Task item a: Repeat the source text in the records below word for word, covering every record, and leave the pictures out.

Text shown:
The Symposium strongly condemns that under the wave of economic globalization states implement extractive policies and hydroelectric schemes in an irresponsible manner, regardless of the harmonious development of Mother Earth and all the living elements.

The Symposium condemns the continued violation of human rights and fundamental freedoms of Indigenous Peoples’ human rights defenders whereby indigenous leaders are suppressed and murdered for defending ancestral rights and for trying to avoid the devastation of our Mother Earth. Indigenous leaders have been assassinated in Peru for fighting against mining. Thousands of leaders alike have been imprisoned in Chile. In Argentina, a Mapuche woman was arbitrarily accused of attempted murder after throwing stones at bailiffs. The police had come to evict them from their ancestral lands, in order to establish multinational oil companies. The federal government of Canada continues to refuse all cause to establish a public enquiry into the missing and murdered indigenous girls and women. In the USA, in 2012 the Special Rapporteur on the Rights of Indigenous Peoples, James Anaya, stated in a report to the Human Rights Council that consideration should be given to clemency for Leonard Peltier. He visited him in 2014. In Panama, the murder of leaders from the Ngobe-Bugle community is still in impunity.

Task item b: Reproduce everything in the symposium statement above from "The Symposium strongly" down to "the living elements.", word for word.

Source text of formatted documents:
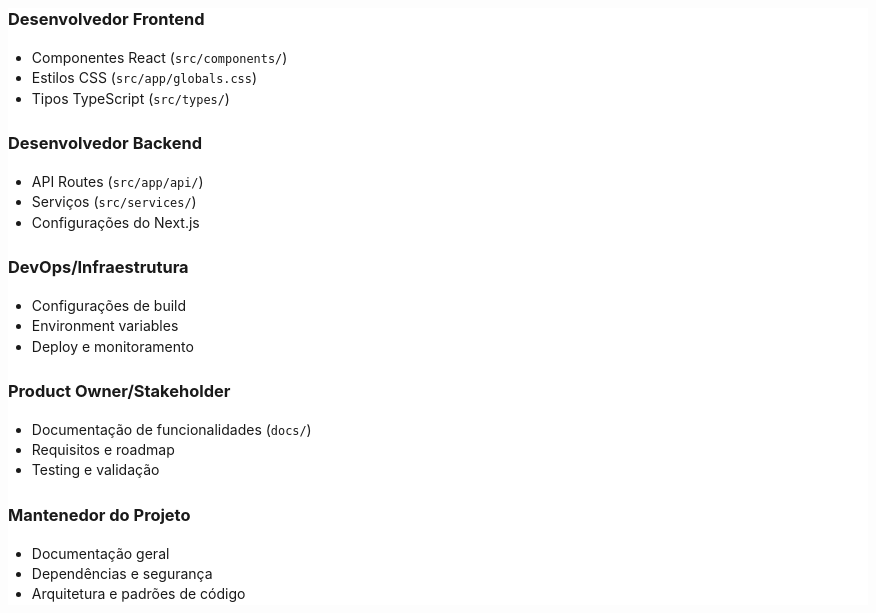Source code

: ### Desenvolvedor Frontend
- Componentes React (`src/components/`)
- Estilos CSS (`src/app/globals.css`)
- Tipos TypeScript (`src/types/`)

### Desenvolvedor Backend
- API Routes (`src/app/api/`)
- Serviços (`src/services/`)
- Configurações do Next.js

### DevOps/Infraestrutura
- Configurações de build
- Environment variables
- Deploy e monitoramento

### Product Owner/Stakeholder
- Documentação de funcionalidades (`docs/`)
- Requisitos e roadmap
- Testing e validação

### Mantenedor do Projeto
- Documentação geral
- Dependências e segurança
- Arquitetura e padrões de código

Solution a:
Source code

: ### Desenvolvedor Frontend
- Componentes React (`src/components/`)
- Estilos CSS (`src/app/globals.css`)
- Tipos TypeScript (`src/types/`)

### Desenvolvedor Backend
- API Routes (`src/app/api/`)
- Serviços (`src/services/`)
- Configurações do Next.js

### DevOps/Infraestrutura
- Configurações de build
- Environment variables
- Deploy e monitoramento

### Product Owner/Stakeholder
- Documentação de funcionalidades (`docs/`)
- Requisitos e roadmap
- Testing e validação

### Mantenedor do Projeto
- Documentação geral
- Dependências e segurança
- Arquitetura e padrões de código

Solution b:
The Symposium strongly condemns that under the wave of economic globalization states implement extractive policies and hydroelectric schemes in an irresponsible manner, regardless of the harmonious development of Mother Earth and all the living elements.